Worries grow over GOP reluctance to take vaccines
Two polls released this week gauging support for receiving the coronavirus vaccine are underscoring the lingering hesitancy many Republicans still harbor toward the shots, fueling concerns over an unstable recovery from the pandemic.
A poll from Quinnipiac University released Wednesday showed that 45 percent of Republicans “don’t plan” on getting a vaccine. Another survey from Monmouth University showed that 43 percent of Republicans “likely will never” get a shot.
Another poll released Thursday by YouGov showed a slightly smaller number — 36 percent — of Republicans saying they won’t get vaccinated, still representing over a third of self-identified members of the GOP.
The surveys indicated that vaccine hesitancy among Republicans was significantly higher than among Democrats and independents.
The Quinnipiac University poll reported that 29 percent of independents and 7 percent of Democrats said they wouldn’t get a vaccine, while Monmouth University’s poll showed 22 percent of independents and 5 percent of Democrats said the same.
The polls marked just the latest in a string of surveys showing a disproportionate number of Republicans declining to get shots.
And fears of heightened hesitancy were exacerbated this week after the Food and Drug Administration and the Centers for Disease Control and Prevention recommended a pause in the administration of Johnson & Johnson’s vaccine over rare instances of blood clots in some people who got the shot.
Supporters of the decision to pause the one-shot vaccine have said it’s important for the government to watch for and respond to any adverse reactions from any of the vaccines from Johnson & Johnson, Moderna or Pfizer-BioNTech. But critics said the rarity of the blood clots, found in just 6 of more than 7 million recipients, suggests the pause was an overreaction.

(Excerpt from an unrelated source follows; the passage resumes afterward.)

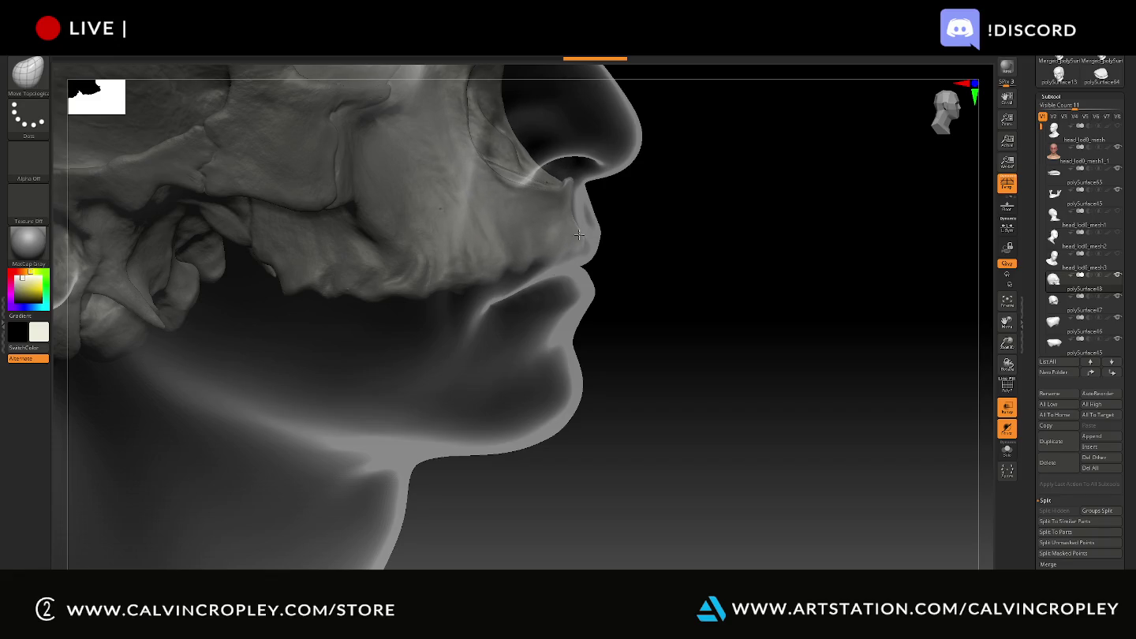
- From a wider right three-quarter view, push the mouth, cheek and jaw into shape
drag(666, 228, 602, 230)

“A global pause of the J&J vaccine seems excessive given the popular mythologies that are likely to arise from this statement for all vaccines,” Prabhjot Singh, a physician and global health expert at the Icahn School of Medicine at Mount Sinai, told The Hill.
Beyond distrust in government already prevalent in Republican circles, vaccine hesitancy among Republicans was also possibly fueled by the shots arriving in rural parts of the country later than more liberal cities.
“These are folks who really feel disrespected. They feel that COVID and the vaccines and the response has been politicized and weaponized, in their words,” Tom Frieden, the former director of the Centers for Disease Control and Prevention under President Obama, told The Hill last month.
To appeal more directly to Republicans, top public health experts and officials have been making appearances on Fox News and Newsmax, two high-profile conservative media outlets.
Republican leaders have also pressed members of their party to receive the vaccines.
Former President Trump has touted his administration’s efforts to get a shot to market as a way of calling on Republicans to get vaccinated.
“As a Republican man, as soon as it was my turn, I took the vaccine. I would encourage all Republican men to do that,” Senate Minority Leader Mitch McConnell (R-Ky.), a polio survivor, said last month.
“COVID can touch every family out there. There is a vaccine that has life-saving capabilities. I want to encourage everyone to trust it and get the vaccine,” now-Rep. Julia Letlow (R-La.) added later in March after she was elected to fill the seat left open when her husband died from the coronavirus.